Para a maioria dos amantes do romance noir, o gênero policial traz imediatamente à memória nomes como os de Hercule Poirot e Sherlock Holmes e os meandros das escuras vielas do submundo europeu e dos fétidos becos das grandes cidades americanas. O Brasil, torcem o nariz muitos dos aficionados, não tem tradição nem jeito para a coisa. Para provar o contrário, ou seja, que mesmo no escaldante sol dos trópicos se pode criar uma literatura feita de sombras e sórdidos expedientes, em nada inferior à dos autores estrangeiros, Flávio Moreira da Costa acaba de lançar sua mais recente antologia, Crime feito em casa – contos policiais brasileiros (Record, 462 págs., R$ 39,90), uma preciosa amostra de incursões de alguns dos melhores escritores brasileiros no gênero que consagrou Agatha Christie.

São, ao todo, 33 contos editados em ordem cronológica e com subtítulos bem-humorados, como (Bons) antecedentes, Pioneiros precursores, Contemporâneos insuspeitos e Novos & cúmplices. Neles se acompanha a evolução da literatura brasileira do gênero policial, desde os inquestionáveis Machado de Assis, Olavo Bilac, João do Rio e Lima Barreto até grandes nomes mais recentes, como Marcos Rey e Dalton Trevisan. Como se não bastasse, o autor fez questão de incluir alguns dos mais novos representantes do gênero, como Heloisa Saraiva e Iosif Landau – além de um trecho do livro O equilibrista do arame farpado, de sua própria autoria e vencedor de um de seus dois prêmios Jabuti. O trecho, modestamente, foi incluído em uma categoria à parte, como Bônus, e é uma homenagem ao detetive Philip Marlowe, criado por Raymond Chandler.

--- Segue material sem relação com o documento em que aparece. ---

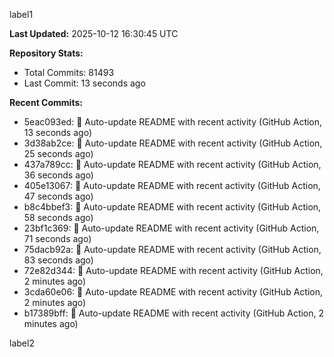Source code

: 
label1 
<!-- ACTIVITY_START -->
**Last Updated:** 2025-10-12 16:30:45 UTC

**Repository Stats:**
- Total Commits: 81493
- Last Commit: 13 seconds ago

**Recent Commits:**
- 5eac093ed: 🤖 Auto-update README with recent activity (GitHub Action, 13 seconds ago)
- 3d38ab2ce: 🤖 Auto-update README with recent activity (GitHub Action, 25 seconds ago)
- 437a789cc: 🤖 Auto-update README with recent activity (GitHub Action, 36 seconds ago)
- 405e13067: 🤖 Auto-update README with recent activity (GitHub Action, 47 seconds ago)
- b8c4bbef3: 🤖 Auto-update README with recent activity (GitHub Action, 58 seconds ago)
- 23bf1c369: 🤖 Auto-update README with recent activity (GitHub Action, 71 seconds ago)
- 75dacb92a: 🤖 Auto-update README with recent activity (GitHub Action, 83 seconds ago)
- 72e82d344: 🤖 Auto-update README with recent activity (GitHub Action, 2 minutes ago)
- 3cda60e06: 🤖 Auto-update README with recent activity (GitHub Action, 2 minutes ago)
- b17389bff: 🤖 Auto-update README with recent activity (GitHub Action, 2 minutes ago)
<!-- ACTIVITY_END -->

label2
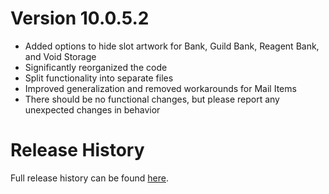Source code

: # Version 10.0.5.2

* Added options to hide slot artwork for Bank, Guild Bank, Reagent Bank, and Void Storage
* Significantly reorganized the code
 * Split functionality into separate files
 * Improved generalization and removed workarounds for Mail Items
 * There should be no functional changes, but please report any unexpected changes in behavior

# Release History

Full release history can be found [here](https://github.com/kstange/MasqueBlizzInv/wiki/Release-Notes).

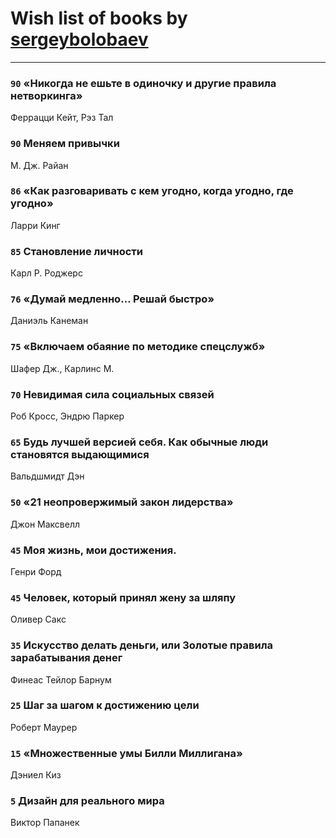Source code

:# Wish list of books by [sergeybolobaev](http://vk.com/id37918255)
---

### `90` «Никогда не ешьте в одиночку и другие правила нетворкинга»
Феррацци Кейт, Рэз Тал

### `90` Меняем привычки
М. Дж. Райан

### `86` «Как разговаривать с кем угодно, когда угодно, где угодно»
Ларри Кинг

### `85` Становление личности
Карл Р. Роджерс

### `76` «Думай медленно… Решай быстро»
Даниэль Канеман

### `75` «Включаем обаяние по методике спецслужб»
Шафер Дж., Карлинс М.

### `70` Невидимая сила социальных связей
Роб Кросс, Эндрю Паркер

### `65` Будь лучшей версией себя. Как обычные люди становятся выдающимися
Вальдшмидт Дэн

### `50` «21 неопровержимый закон лидерства»
Джон Максвелл

### `45` Моя жизнь, мои достижения.
Генри Форд

### `45` Человек, который принял жену за шляпу
Оливер Сакс

### `35` Искусство делать деньги, или Золотые правила зарабатывания денег
Финеас Тейлор Барнум

### `25` Шаг за шагом к достижению цели
Роберт Маурер

### `15` «Множественные умы Билли Миллигана»
Дэниел Киз

### `5` Дизайн для реального мира
Виктор Папанек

Curiosamente, o que mais chama a atenção nos contos é a evolução do crime na sociedade brasileira. Dos golpes e assassinatos quase ingênuos, românticos e angustiantes do século XIX, quando o enfermeiro machadiano se entrega por um crime que a realidade se encarregou de esconder, até nossos dias, revela-se uma escalada que cada vez impacta menos o olhar do público. A tão decantada banalização da violência transpira por cada uma das linhas das narrativas contemporâneas, escudada no deboche com que freqüentemente os crimes são tratados. Essa escalada do perfil criminoso bem mereceria uma avaliação mais detalhada do ponto de vista psicossocial. Com a palavra os especialistas, pois o campo, graças ao minucioso trabalho de Moreira da Costa, está muito bem representado.